Digital transformation recipe for hospitals: consumerism, IoT and personalized medicine

Taken together they represent an essential and very different way of thinking about the healthcare business model that exists today.
By Tom Sullivan
12:37 PM

Digital transformation. It’s happening all over the world. So much so, in fact, consultancy IDC projected that DX will gobble up 20 percent of the global GDP as enterprises spend some $20 trillion modernizing their tech infrastructures.

Whereas healthcare is not alone among industries amid such a metamorphosis, hospitals can share a list of common ingredients necessary for making it happen.

“Personalized medicine, Internet of Things and consumerism,” said David Chou, Chief Information and Data Officer at Children’s Mercy Hospital in Kansas City. “All three play in the long-term strategy.”

That is a distinctly different business model than what exists today. Consider that while the majority of participants in the 2017 State of Consumerism in Healthcare by Kaufman Hall ranked meeting consumer expectations as a high priority as defined by successfully instituting related capabilities only about 8 percent have accomplished it.

That said, 29 percent have work underway to develop consumer-related capabilities — while another 37 consider it a medium priority and have made moderate progress.

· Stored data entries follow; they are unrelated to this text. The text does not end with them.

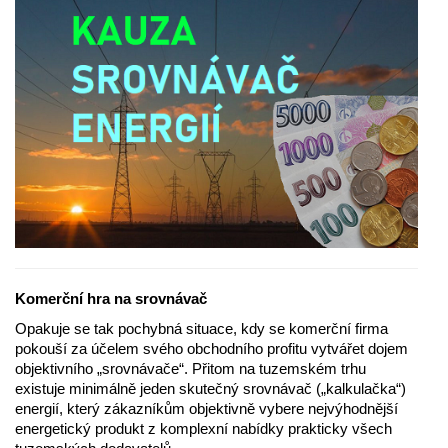
Komerční hra na srovnávač
Opakuje se tak pochybná situace, kdy se komerční firma
pokouší za účelem svého obchodního profitu vytvářet dojem
objektivního „srovnávače“. Přitom na tuzemském trhu
existuje minimálně jeden skutečný srovnávač („kalkulačka“)
energií, který zákazníkům objektivně vybere nejvýhodnější
energetický produkt z komplexní nabídky prakticky všech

Kaufman Hall’s study concentrated on consumerism broadly. Chou’s other two ingredients, those being IoT and personalized medicine, are not altogether different.

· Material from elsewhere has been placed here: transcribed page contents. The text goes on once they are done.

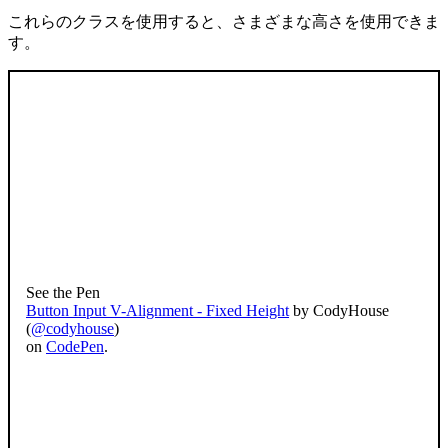
これらのクラスを使用すると、さまざまな高さを使用できま
す。
See the Pen
Button Input V-Alignment - Fixed Height
by CodyHouse
(
@codyhouse
)
on
CodePen
.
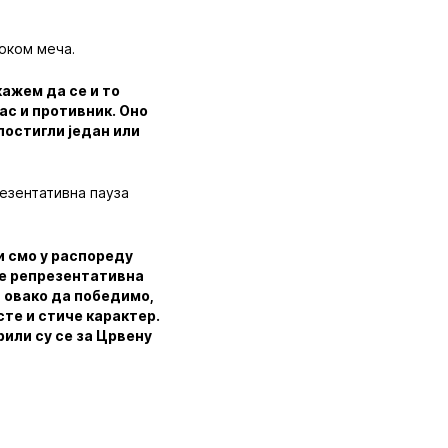
током меча.
кажем да се и то
нас и противник. Оно
 постигли један или
резентативна пауза
и смо у распореду
де репрезентативна
и овако да победимо,
асте и стиче карактер.
орили су се за Црвену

“Consumers want a personalized experience and care tailored for them so as business leaders we must think about reinventing that experience,” Chou added. “The future of healthcare is figuring out how to keep patients out.”

And multitudes of innovators are designing so many IoT devices to do just that: promote wellness, predict coming adverse events and, ultimately, create ways to keep people out of the hospital.

“This is an organizational change and it must be part of the organization's strategy,” Chou said. “Influencing the organization to make the change is the toughest part. Technology implementation is actually easy.”